Have a good trip and do what you want.


----------



## traceyb (Feb 29, 2012)

Thank you for all your adivce, i really appreciate it. We were thinking of stopping at a site for 2 days or more at each country.

I'm well on my way to making some decisions now, thanks again.  

ps the gamwellsmyths.. think of all the vineyards you could visit


----------



## thegamwellsmythes (Jul 29, 2008)

Don't worry we visited plenty of vineyards. Lots of room in a motorhome to bring it back.

We've got it all in hand for France too! Mmmm....


----------



## traceyb (Feb 29, 2012)

lol..

Hubby loves his Hennessey and i love my jack daniels, can't handle our drink, we both get tired lol, the Germans will think us lighweights!

What i really want from this trip is beautiful scenery, i don't like built up places, would make an exception for Venice though, but not going there. Where in France are you thinking of going.. Brittany?


----------



## thegamwellsmythes (Jul 29, 2008)

Careful Traceyb you're using up your free posts with chit chat (you only get 5).

We're doing the tunnel then off to the Loire (wine and castles), the Atlantic coast at the end of the Loire and the back up via Brittany to Le Havre.

Should be good. It's my school boy French instead of my wifes school girl German. The pressure is on.

I'm tempted to take in a couple of nights at the Le Mans 24hrs. I did it with the lads years back, not sure if its a thing to take the darling wife to.


----------



## drcotts (Feb 23, 2006)

Hi Tracey
I think when people have suggested that you limit your trip this is wise advice as this will be your first time in a MH abroad ( i assume)
Trying to fit too much in will probally be a headache if you are not used to the continental driving or driving a MH. 

The trip through belg and into Lux and up the mosel will be nice and give you time to see the country After all the person driving doesnt see so much as the passengers and so its not fair to do too much driving imho.

yes when you have got the feel for things then by all means got for a longer stint.
Hope this helps

Phill


----------



## DianneT (Dec 15, 2011)

I do not think I would go as far as Austria in the time you have. I would concentrate in Germany on the Mosel from Trier to Koblenz and perhaps try a bit of Holland and Belgium.
Have a look at my website of what there is to see in Germany and Holland and Campsites that are good to stop at. Luxembourg is quite nice to visit but if you stop at Oberweis at the campsite we always stop at you can visit there in 30 minutes and get some cheap fuel to, while there.

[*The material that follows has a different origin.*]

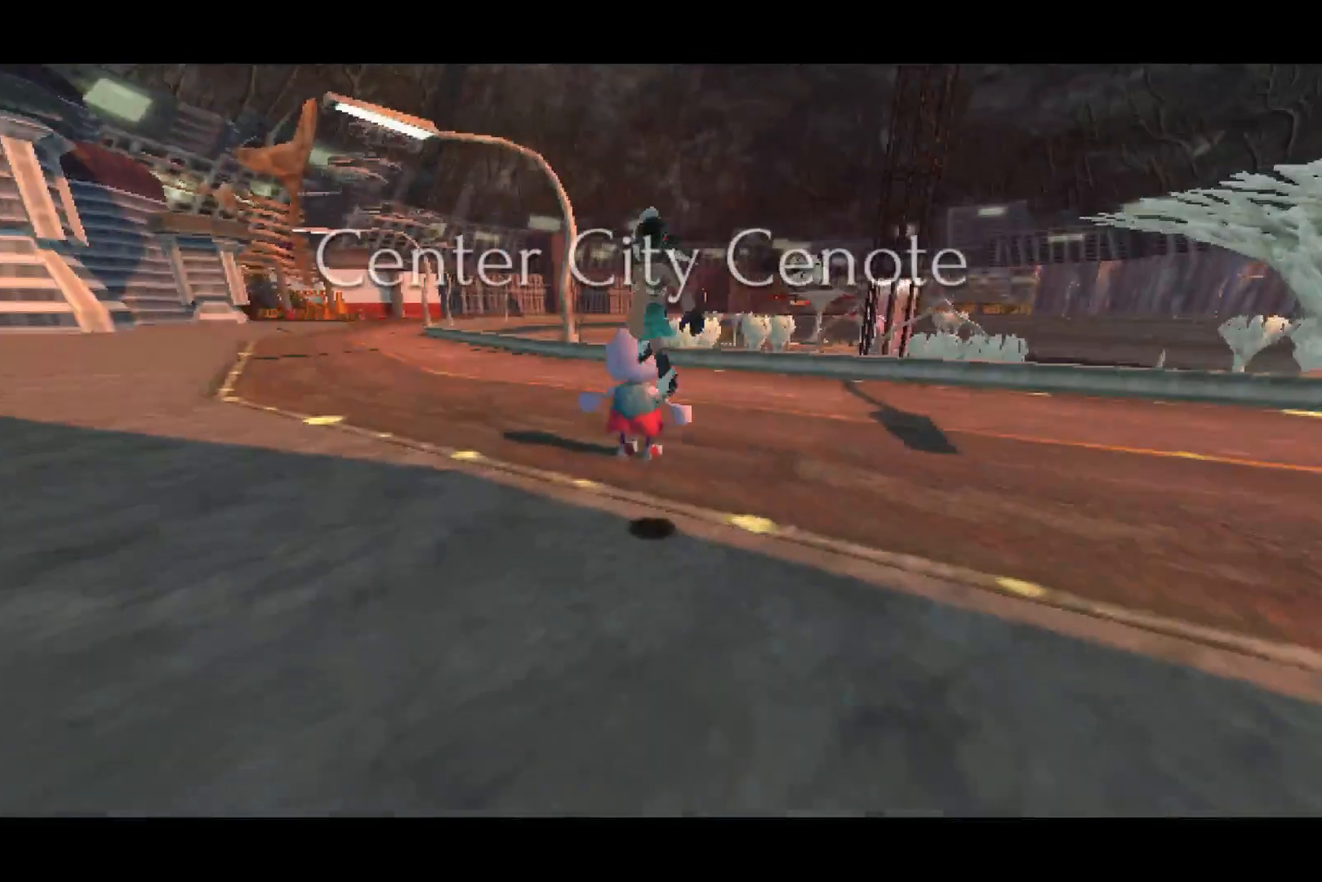
{"buttons": ["CROSS"], "left_stick": "up-left", "right_stick": "center", "events": [[67, "CROSS", "down"], [83, "R1", "down"], [367, "R1", "up"]]}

www.joysofeuopeancaravanning.co.uk


----------



## Dinks123 (Apr 20, 2010)

tonka said:


> Ok.. Try this..
> Dover - Calais, turn left and go into Belgium, Turn right and head for Luxembourg. Go through Lux and into Germany, Destination Trier.
> All above can be done in 1 day or as many as you want to take.
> Stay a while at the Stellplatz (aire) in Trier and then move up the Mosel river at a leisurely pace staying at the many low cost motorhome friendly parking areas !! Take in the scenery and enjoy the motorhome lifestyle. Turn left at Koblenze and just decide which way to come home via Calais..
> ...


I agree...we did this last year over a week! It was fantastic!


----------



## MEES (Apr 20, 2006)

Endorse Tonka's recommendation. The Mosel valley is beautiful fabulous wine , beautiful views good food. Even better if you take the bikes-though we had a few wobbly trips back to the motorhome 

if you have time the Stellplatz at Worms is right next to Rhine and great restaurant. Worms city in walking distance very interesting.


----------